Two employees at the agency have been fired and a third resigned since the investigation began. A spokeswoman for the agency said it was reviewing the report but had already made policy and personnel changes.

Householder said in a statement he was told there was no cost to him or the Ohio House because the furniture was a “display set” and owned by the penal industries agency.

He said he agreed to display the table at the state office building “to promote the good work that the inmates at OPI do.”

When he learned the agency acted improperly, “my office asked that OPI pick up the table immediately, which they did.”

Householder is a former House speaker who has returned to the Legislature and is once again considered a candidate for the speakership.

The official he dealt with at the agency, Dan Kinsel, resigned immediately last year when he learned an investigation had begun, according to the report.

Kinsel told The Associated Press on Thursday that he hadn’t seen the report and declined to comment.

Problems came from the Ohio prison system’s “top-down approach,” Meyer said.

Top brass at the prison industries agency called themselves “the Lancaster mafia,” referring to the small southeastern Ohio city where many were from, he said.

“It just doesn’t make a lot of sense that that much control was given to a small group of people, and they can hand pick who they want to be their seconds and their thirds,” Meyer said.

In the course of the investigation, the state fired agency chief Sheri Duffey and assistant chief Todd Cordial. Neither returned messages seeking comment. Their attorney, Mike Moses, declined comment.

The prisons agency is reviewing the report, said spokeswoman JoEllen Smith.

“Aggressive actions have already been taken to improve overall operations, including leadership and personnel changes within the Ohio Penal Industries and significant changes in policy and procedures,” she said.

Among the allegations in the report:

— Duffey and Cordial had inmates perform work on their vehicles “at no or significantly reduced cost.”

— Ohio Penal Industries built two large barbecue grills that didn’t fit any training program for inmates, and later had to sell them at a loss of $5,200 to taxpayers.

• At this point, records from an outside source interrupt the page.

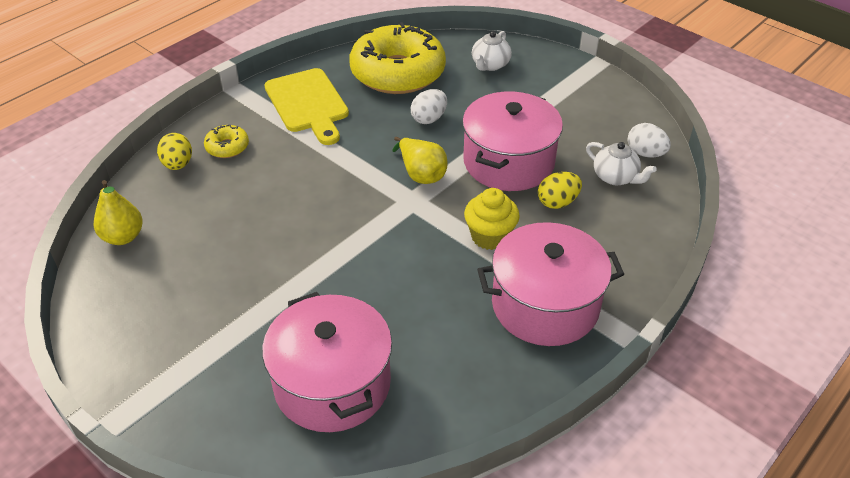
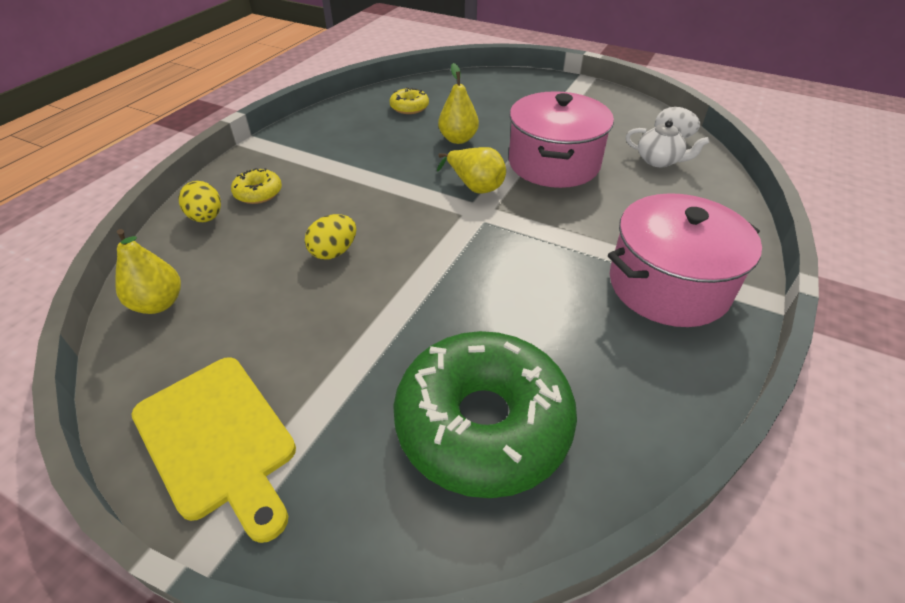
camera: 15 degrees left, 0 degrees up
pink pot [262,292,392,432] -> green donut [393,331,577,498]
yellow cutting board [264,68,349,145] -> yellow cutting board moved to [132,357,296,543]
yellow donut [349,22,446,94] -> yellow donut [390,87,429,114], size x0.42
white egg [411,89,447,124] -> yellow pear [438,63,479,144]
yellow cupcake [464,188,520,250] -> none
white teapot [472,31,512,71] -> none
yellow egg [538,172,582,209] -> yellow egg moved to [305,214,356,260]

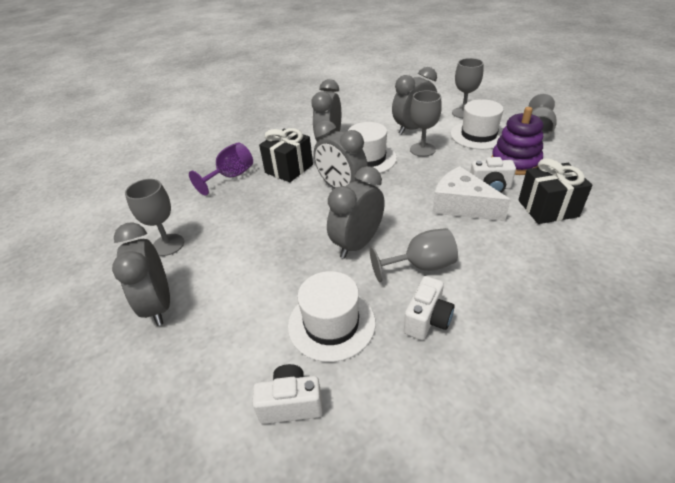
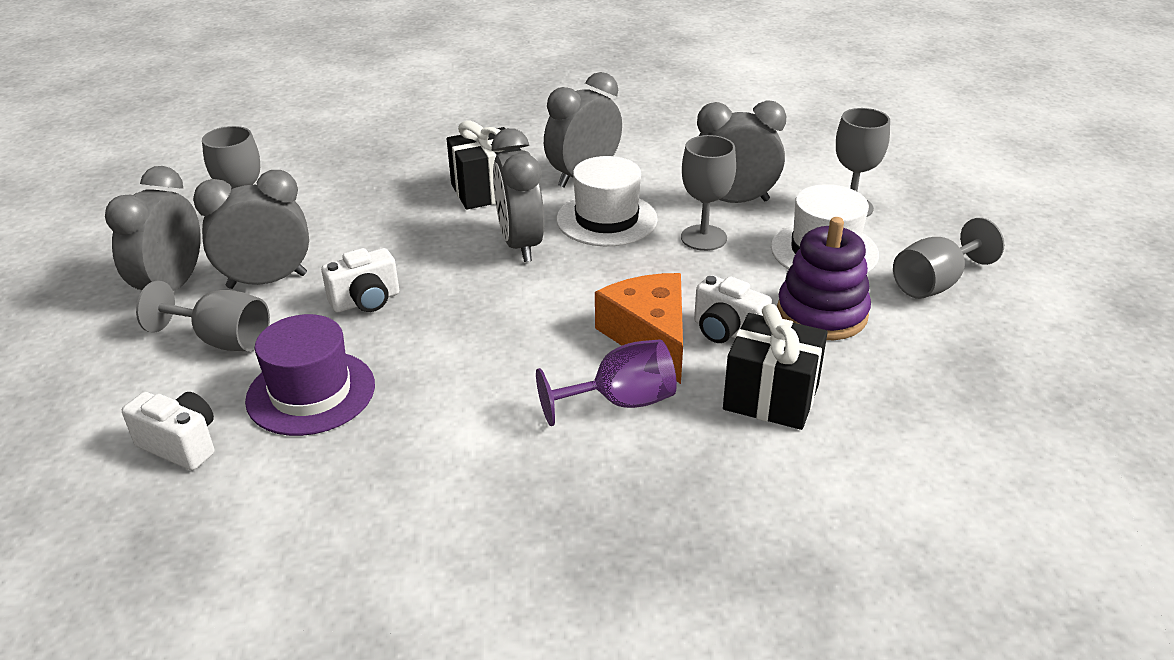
camera: 30 degrees right, 5 degrees down
purple goblet [189,142,253,196] -> purple goblet moved to [536,339,677,426]
white hat [288,271,376,362] -> purple hat [245,314,375,436]
grey clock [327,166,385,258] -> grey clock moved to [193,170,309,289]
grey goblet [370,228,458,282] -> grey goblet moved to [136,280,270,351]
white camera [404,276,455,340] -> white camera moved to [321,248,399,312]
white cheese [432,166,511,221] -> orange cheese [595,273,683,384]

— Duffey authorized the construction of a “smoke shack” at the agency’s Columbus headquarters where employees were allowed to smoke, in violation of state law.

— Three employees wrongly accepted free hotel rooms and meals from a vendor during a trip to Iowa meant for training on tractor equipment. After an hour of training, the employees spent most of their time touring a factory, visiting a museum, and taking a riverboat cruise.

— The prison system failed to adequately supervise inmates driving prison vehicles outside prison walls on “multiple occasions.”

The report also faulted the Department of Rehabilitation and Correction for not finding an alternate use for barns when the state shuttered two dairy farms at prisons in Madison County that it had built at a cost of $13 million through the sale of state bonds. The state sold off its prison dairy cows two years ago.

The buildings “continue to sit idle, remain unusable for their intended purpose, and to date have yet to be repurposed for an alternative use,” the report found.